The fourth in the ICPH series on families with young children who become homeless identifies still another trait that distinguishes them from poor families who never become homeless.
How old was mom when she gave birth?
Poor women who never became homeless gave birth when they were older. Mothers who became homeless were around 20; under 20 if they were unmarried and lacked a high school education. Mothers who never became homeless were 22-23.
One of the really unfortunate side effects is the impact on the children of young mothers. They are more likely “to have academic and behavioral problems, to display delinquent behaviors such as truancy and fighting, to be incarcerated, and to initiate early sexual activity and become young mothers themselves.”

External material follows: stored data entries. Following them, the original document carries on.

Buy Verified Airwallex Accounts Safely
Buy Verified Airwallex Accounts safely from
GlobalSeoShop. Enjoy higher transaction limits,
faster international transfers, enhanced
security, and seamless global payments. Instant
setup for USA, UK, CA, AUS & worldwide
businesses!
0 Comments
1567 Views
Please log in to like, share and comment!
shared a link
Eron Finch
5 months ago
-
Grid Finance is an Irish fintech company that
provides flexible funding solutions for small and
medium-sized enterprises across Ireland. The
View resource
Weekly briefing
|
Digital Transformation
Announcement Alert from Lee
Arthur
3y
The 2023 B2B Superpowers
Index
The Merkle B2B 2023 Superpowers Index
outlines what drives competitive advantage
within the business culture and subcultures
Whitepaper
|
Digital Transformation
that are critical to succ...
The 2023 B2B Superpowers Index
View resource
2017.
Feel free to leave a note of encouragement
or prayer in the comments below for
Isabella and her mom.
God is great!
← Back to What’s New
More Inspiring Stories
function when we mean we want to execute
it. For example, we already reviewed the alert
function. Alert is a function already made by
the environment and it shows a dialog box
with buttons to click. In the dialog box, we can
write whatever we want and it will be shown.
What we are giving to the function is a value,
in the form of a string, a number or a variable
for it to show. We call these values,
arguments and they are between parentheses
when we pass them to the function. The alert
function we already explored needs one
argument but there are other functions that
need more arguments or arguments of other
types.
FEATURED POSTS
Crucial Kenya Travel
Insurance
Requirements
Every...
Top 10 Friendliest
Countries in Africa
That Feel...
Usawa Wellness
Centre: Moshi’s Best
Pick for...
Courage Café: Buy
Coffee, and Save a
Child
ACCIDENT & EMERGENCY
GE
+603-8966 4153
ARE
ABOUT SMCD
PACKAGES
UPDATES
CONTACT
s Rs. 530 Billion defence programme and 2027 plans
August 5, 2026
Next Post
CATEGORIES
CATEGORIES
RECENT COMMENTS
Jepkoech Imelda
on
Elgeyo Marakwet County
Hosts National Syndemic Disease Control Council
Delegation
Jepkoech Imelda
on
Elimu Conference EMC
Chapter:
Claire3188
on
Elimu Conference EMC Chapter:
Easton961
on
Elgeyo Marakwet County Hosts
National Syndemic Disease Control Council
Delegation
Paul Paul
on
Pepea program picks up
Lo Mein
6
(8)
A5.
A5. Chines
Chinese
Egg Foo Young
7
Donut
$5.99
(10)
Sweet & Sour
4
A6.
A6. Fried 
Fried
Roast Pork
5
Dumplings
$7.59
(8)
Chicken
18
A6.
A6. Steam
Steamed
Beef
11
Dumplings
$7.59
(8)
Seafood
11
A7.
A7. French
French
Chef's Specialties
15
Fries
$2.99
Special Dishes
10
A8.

Homeless and at risk mothers had children with more partners than those who did not become homeless. Having multiple partners “has become increasingly prevalent, particularly among the poor, minority, and unmarried. This growth is alarming; multiple-partner fertility is associated among both mothers and fathers with relationship instability, decreased rates of marriage, lower social support from friends and family, and higher rates of depression.” Their children exhibit poor physical health and more externalizing behaviors like aggression, defiance, theft, vandalism, etc.
While we see the family when the mother and child or children are older, the homeless children who come through our program show the academic, behavioral and health problems the study describes.
The brief goes on to recommend that policy makers interested in reducing child and family homelessness consider programs promoting responsible family planning. We would add, and promote the value of education, and parenting, and job skills, … The list goes on and on.